-------- TEXT BLOCK

Pose Trainer: Correcting Exercise Posture using Pose Estimation

We now describe the Pose Trainer application from a technical perspective as a pipeline system, consisting of multiple system stages (see Figure 1). Pose training starts from the user recording a video of an exercise, and ends with the Pose Trainer application providing specific feedback on the exercise form to the user.

First, the user records a video of themselves performing a selected exercise. The video is recorded from a particular perspective (facing the camera, side to the camera, etc) that allows the exercise to be seen. However, there are no requirements on camera type or distance from camera: the user only needs to make sure that their body is visible. Then, the user trims the video such that it includes only the frames of the exercise.

We leave video recording and cropping to the user, so that they can use whatever video recording and editing system they are most comfortable with. All modern computers and smartphones include easy-to-use video recording and cropping software, and since Pose Trainer supports all common video formats, any software can be used.

For pose estimation, we use deep convolutional neural networks (CNNs) to label RGB images. After experimentation with multiple state-of-the-art pose estimators, we choose to use the pre-trained model, OpenPose, for pose detection. OpenPose introduces a novel approach to pose estimation using part affinity fields, which are vectors that encode the position and orientation of limbs. The model is composed of a multi-stage CNN with two branches, one to learn the confidence mapping of a keypoint on an image, and the other to learn the part affinity fields  [3]. OpenPose is both accurate and efficient, while also scalable to multiple people without scaling up the run-time.

----------------

**QUESTIONS ON THE MATERIAL**
1/ Answer these questions from the Pose Trainer text:
(a) What must the user make sure of when recording the video?
(b) Which pre-trained model is chosen for pose detection?
(c) What do part affinity fields encode?
2/ Please revise the Pose Trainer text by writing out everything from "Pose Trainer: Correcting" down to "to the user." again, changing "pipeline system" to "processing chain".
3/ Carry the Pose Trainer text forward from its last sentence.

-------- STUDY MATERIAL

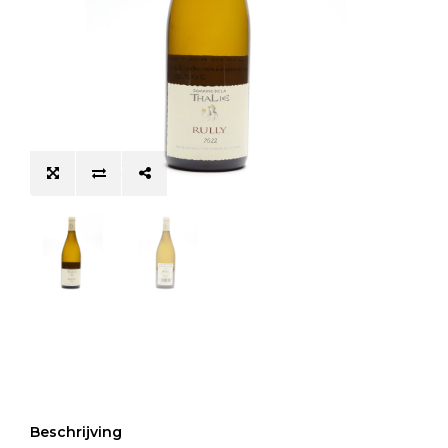
Beschrijving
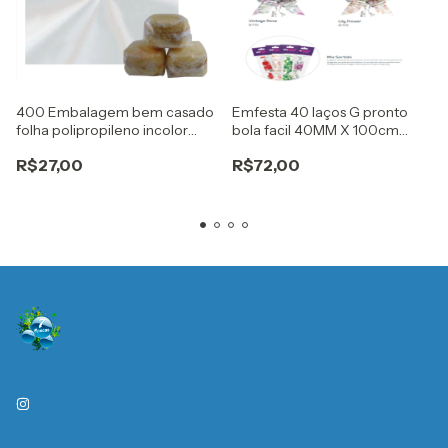
400 Embalagem bem casado
Emfesta 40 laços G pronto
folha polipropileno incolor
bola facil 40MM X 100cm
15X15cm embale
garden
R$27,00
R$72,00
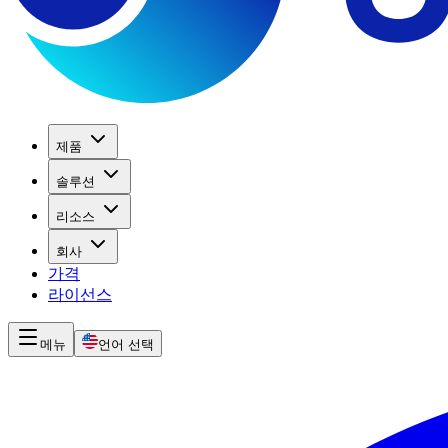
제품
솔루션
리소스
회사
가격
라이선스
메뉴
언어 선택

----------------

**RESPONSES PER TASK**
1/
(a) That their body is visible.
(b) OpenPose.
(c) The position and orientation of limbs.

2/
Pose Trainer: Correcting Exercise Posture using Pose Estimation

We now describe the Pose Trainer application from a technical perspective as a processing chain, consisting of multiple system stages (see Figure 1). Pose training starts from the user recording a video of an exercise, and ends with the Pose Trainer application providing specific feedback on the exercise form to the user.

3/
Another important factor in our choice of OpenPose is its ease of installation and use for our end-users. Most pose estimators are currently released as Tensorflow or Caffe source code, containing the model architecture, and require challenging user installations and downloading of weights to be usable. In addition, GPU libraries such as CUDA and CuDNN need to be installed for these estimators to run properly. This is far beyond the reach of most average computer users. In contrast, OpenPose is released in Windows and Linux executable format, which means that no installation or knowledge of programming is required at all to use it. In addition, no external installation of GPU libraries are required: OpenPose will automatically use the NVIDIA GPU inside the computer, if present. This means that in order to use our application, Pose Trainer, a user only needs to download OpenPose and install Anaconda to get up and running.

OpenPose output consists of lists containing the coordinate predictions of all keypoint locations, and their corresponding prediction confidence. We consider the predictions of 18 keypoints of the pose, which include the nose, neck, shoulders, elbows, wrists, hips, knees, and ankles.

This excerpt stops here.